Saturday, August 29, 2009

The Ancient Art of Living II


THE STOIC LIFE (5)

I can’t think of Stoicism apart from my experience in the military police and the “gravitas” it lent my whole way of being and understanding in the world. I learned to live under another’s, and to give commands: obedience, focus, self-discipline, responsibility to station. I learned men suffered and were cruel. I learned men had to be tamed with force as well as words. If Epicureanism worked off the recognition of personal death and repudiation of religious hopes and fears in the interest of enjoying the moment, Stoicism seemed all about higher values--ideals of perseverance and courage, duty and honor, citizenship and service to country, the realization that life itself was a “just war” with internal and external enemies and action in uncertain conditions. If Epicureanism evoked images of gardens, dance, philosophy, happiness, Stoicism evoked images of armor, wrestling, logic, justice. These were, of course, first impressions. I seldom attributed “humanitas” or joy to the Stoics, and this was a mistake.

The Stoic “turn to the self” still seems to me to have a Roman military coloration, as the Epicurean a Hellenistic, pacific one. The Epicurean enjoys the world and values every pleasure. But the Stoic recognizes what Martha Nussbaum calls the “fragility of goodness.” The Stoic embraces the B+, the second best, as about the best we can ask for in reality, if not in thought. Give him law, and he will accept it as justice; give him science, he will make technology; give him family, he will make of it love. He knows how fast and far things can go south.

The Stoic is tough, and doesn’t want your sympathy. I once played golf with such a man, who’d lost in foot in battle. He had devised a steel shoe to let him pivot in his swing, but it kept giving way as he played, adjusting and struggling, all 18 holes without complaint. My German uncles, Karl and Erwin, survivors on the Russian front, surrenders in the west, were Stoics, too, as was my aunt Emily, whose husband died and left her with a small business and two young boys in a devastated country. They endured and in their own way prevailed.

It is a kind of aristocratic philosophy, of and for the responsible few, not the complaining many. I think that is part of why it is theistic, if not monotheistic, e.g. the "Hymn to Zeus," whereas the Epicurean philosophy, more democratic, has no room for the transcendent (some will dispute this, and point to purely loving or contemplating gods). But Stoicism is not ‘humble’ in the Christian way, all equal as fallen souls before the Almighty Father, or in the manner of Montaigne. The Stoic belongs to that ancient world in which the “great-souled man” is proud of his station and cares about his honor, a hierarchic world in which self-reliant lords are most fit to know and serve the King Divine. The Stoic Sage who leaves his own familial, human city to become a citizen in the Cosmic City of free and equal rational persons and friends—that Stoic lives in S1, the Stoicism of the mind, which is quite different from S2, Stoicism in actual life.
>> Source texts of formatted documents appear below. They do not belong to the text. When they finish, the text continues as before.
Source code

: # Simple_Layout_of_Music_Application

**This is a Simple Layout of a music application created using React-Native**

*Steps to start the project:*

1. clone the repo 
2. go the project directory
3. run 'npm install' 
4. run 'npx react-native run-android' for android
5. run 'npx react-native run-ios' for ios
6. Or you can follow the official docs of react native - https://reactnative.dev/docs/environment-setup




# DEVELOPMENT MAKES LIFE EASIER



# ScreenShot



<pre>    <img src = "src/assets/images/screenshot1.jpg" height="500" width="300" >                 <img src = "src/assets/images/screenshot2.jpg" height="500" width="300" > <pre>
The Stoic life in the strict sense, as Hadot describes it, is hard work: (i) the constant massaging of emotions and desires, not least by meditation on nature and its lessons on the accidental smallness of our lives, (ii) of actions and relations to others by the sovereign measures of virtue and duty, (iii) of judgments and reasons by logic and ethics, to get the gold and sift out the “indifferent.” The rule of reason in the soul, the aspiration to be a sage. Might it finally be too great for us? And if so, are we strained toward cruelty toward ourselves or others, dividing all by good and evil, waging the war righteous by choice, rather than necessity? I began to wonder if the inner citadel could remain self-contained, or had to unleash its admonitions against a world that seemed too weak or else too cunning, that needed a good lesson. (Though some of the ancient Stoics, e.g. Aurelius, seem to have managed this temptation well.)

I now play the game more freely, less intent upon the form. I am unwilling to sacrifice myself for duty or God or country, or even, as I infer Nietzsche did, for truth. I seek my own human way, between the Stoic ideal and the Epicurean garden, a path that does not leave the world below, or behind. I don't want to be a mere tourist, but I also no longer want to play the cop. How then to shape my own, less strident rule of reason in my soul? What practices shall I retain, and which discard? What will be my integrity, if I would choose both virtue and happiness, and not deny that they are not the same?